— Si vous comprenez, poursuivit le roi, qui vous retient d’entrer dans cette noble entreprise ? Je sais que vous avez accès auprès des plus puissants parmi ceux qui entourent le duc… auprès du duc lui-même. Et cependant vous êtes simplement homme d’armes au service d’une femme ! Moi, je vous ferai plus grand que les orgueilleux qui vous dédaignent.
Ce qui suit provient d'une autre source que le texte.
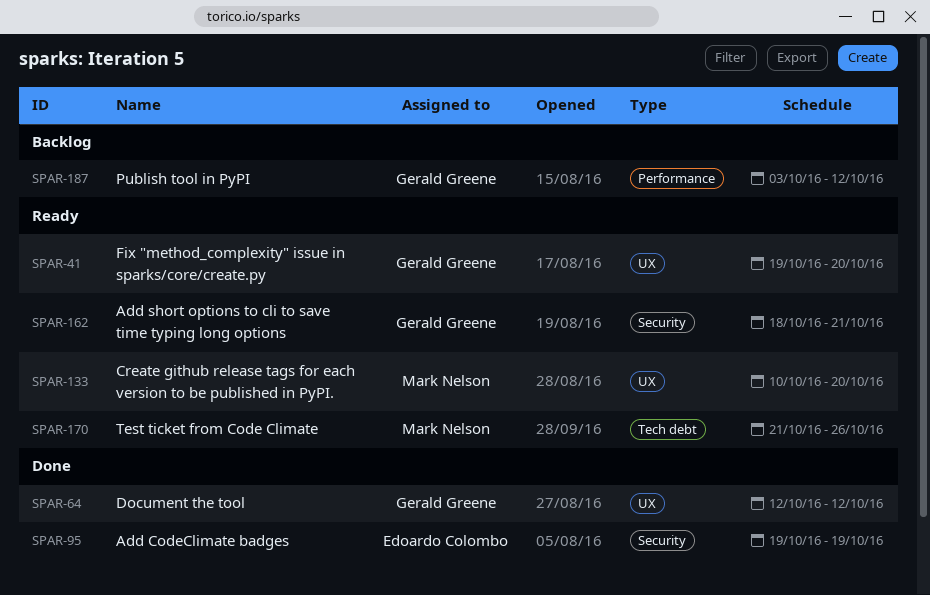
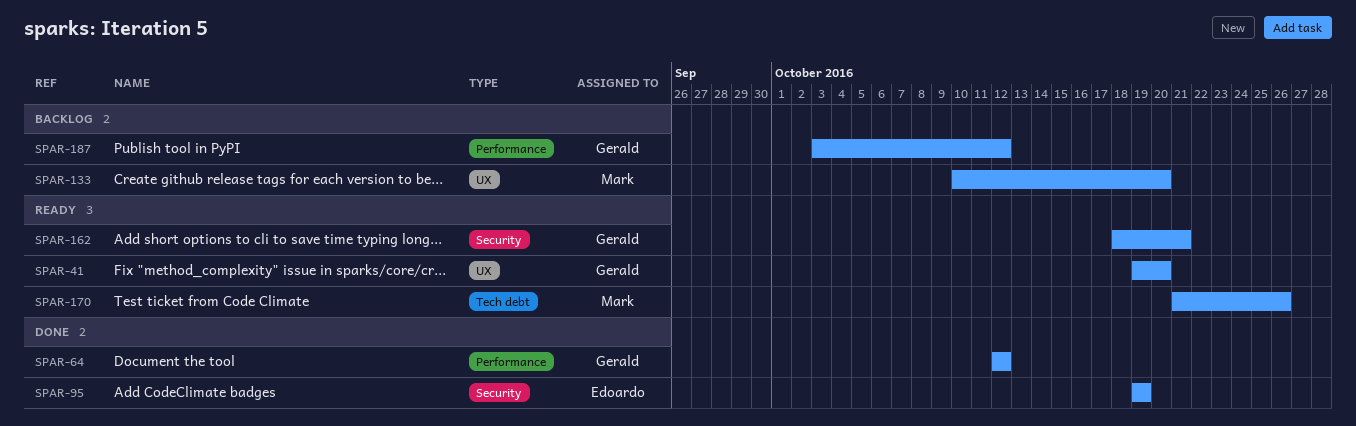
SPAR-64, label: UX -> Performance
SPAR-133, status: Ready -> Backlog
On me connaît ; on sait que j’attache peu de prix au hasard de la naissance…
… Qui t’a fait roi, pourtant ! pensa le nain dans son trou.
— Vaines choses, poursuivait Louis, vaines choses, ami Jeannin, que ces privilèges gagnés au sort ! Vaine chose aussi que l’aveugle fidélité du vassal !
— Sire, je ne vous comprends plus, dit Jeannin bonnement.
— Qu’est-ce que c’est, en définitive, que cette prétendue vertu qui consiste à tendre les dents au mors, le cou à la bride, les flancs à l’éperon ? Ce dévouerent de bête de somme a-t-il un nom ?
— C’est l’honneur, sire.
— Et qu’est-ce que c’est que l’honneur ? demanda le roi.
— Je ne le sais pas, sire, répondit Jeannin, mais je le sens.
Le soleil descendait à l’horizon quand Pierre Gillot quitta son siège.
Il y avait sur son visage, ridé avant le temps, du dépit et de la tristesse.
— Maître Jeannin, dit-il, on ne m’avait pas trompé, vous êtes un digne homme. Mais je me suis trompé moi-même en pensant qu’un fils du peuple entendrait celui qui parle au nom du peuple. Les temps ne sont pas venus. L’épée vaudra mieux que la parole pendant des siècles encore. Cela ne m’empêchera pas d’employer ma vie tout entière à briser les clôtures et à raser les haies qui déshonorent le beau et vaste champ de mon royal héritage. Puisque vous ne voulez pas travailler à ma vigne, adieu, maître Jeannin.
— Adieu, sire.
Jeannin le reconduisit, tête nue, jusqu’au seuil du manoir.